The Seven Valleys can be viewed as the physical manifestation of the stages encountered by the Sufi’s Way. The Sufi’s Way is a carefully prescribed method of obtaining enlightenment that occurs in a particular order.
A version of the metaphor “the birds were on fire” appears throughout the poem, which is used to indicate religious elevation or intensity. Though the poet repeats many metaphors to create a narrative cohesiveness to disjointed stories, Attar’s decision to use fire as a metaphor for religious fervor is especially noteworthy for its subversiveness. The Zoroastrians, a religious group that occupied Iran prior to Islam, worshipped fire. This would have been considered idol worship, which is not allowed in Islam. Attar’s constant reference to fire as a symbol of religious fervor would have been scandalous to Islamic orthodoxy, and underscores Sufism as a religious sect in conflict with this orthodoxy.
In Islam, it is forbidden to drink alcohol, but figurative language containing wine or stories about drunkenness appear often throughout the poem. Attar usually portrays these things positively as a method to question the validity of common religious and social conventions. They are also used, in terms of the religious persecution of Sufis, as a metaphor for the forbidden intoxication of mysticism.
Joseph is the most frequently mentioned character in the hoopoe’s stories. He is a biblical character, the favorite son of Jacob, who was hidden in a well by his jealous brothers and sold as a slave in Egypt. His physical beauty is often a symbol for the divine, and he appears throughout the book concerning themes of gratitude, authority tempered by understanding, and mercy.
Ayaz was the favorite slave of Sultan Mahmoud of Ghazna. It was the archetypal tale of a slave raised to the highest honors by his king, and Attar frequently uses this relationship in the hoopoe’s stories as a metaphor of the mystic’s relationship with God.

*DATA UNDER STUDY*
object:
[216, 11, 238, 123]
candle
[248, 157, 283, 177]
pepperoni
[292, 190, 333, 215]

==

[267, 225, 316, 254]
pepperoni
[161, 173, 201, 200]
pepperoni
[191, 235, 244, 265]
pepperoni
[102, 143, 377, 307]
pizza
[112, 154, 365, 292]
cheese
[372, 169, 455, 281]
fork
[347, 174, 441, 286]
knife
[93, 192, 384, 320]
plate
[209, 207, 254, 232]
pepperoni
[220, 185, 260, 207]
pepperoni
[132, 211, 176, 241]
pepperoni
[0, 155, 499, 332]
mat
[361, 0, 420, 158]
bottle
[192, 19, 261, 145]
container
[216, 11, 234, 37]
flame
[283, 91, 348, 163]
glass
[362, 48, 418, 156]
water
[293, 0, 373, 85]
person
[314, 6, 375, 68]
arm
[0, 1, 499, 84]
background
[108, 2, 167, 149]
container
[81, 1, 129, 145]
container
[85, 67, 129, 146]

*TASK INSTRUCTIONS*
From the passage on Attar's symbols, return the span starting with "In Islam, it" and going on through "understanding, and mercy.". Rely only on the passage on Attar's symbols, not on the data.

*WORKED SOLUTION*
In Islam, it is forbidden to drink alcohol, but figurative language containing wine or stories about drunkenness appear often throughout the poem. Attar usually portrays these things positively as a method to question the validity of common religious and social conventions. They are also used, in terms of the religious persecution of Sufis, as a metaphor for the forbidden intoxication of mysticism.
Joseph is the most frequently mentioned character in the hoopoe’s stories. He is a biblical character, the favorite son of Jacob, who was hidden in a well by his jealous brothers and sold as a slave in Egypt. His physical beauty is often a symbol for the divine, and he appears throughout the book concerning themes of gratitude, authority tempered by understanding, and mercy.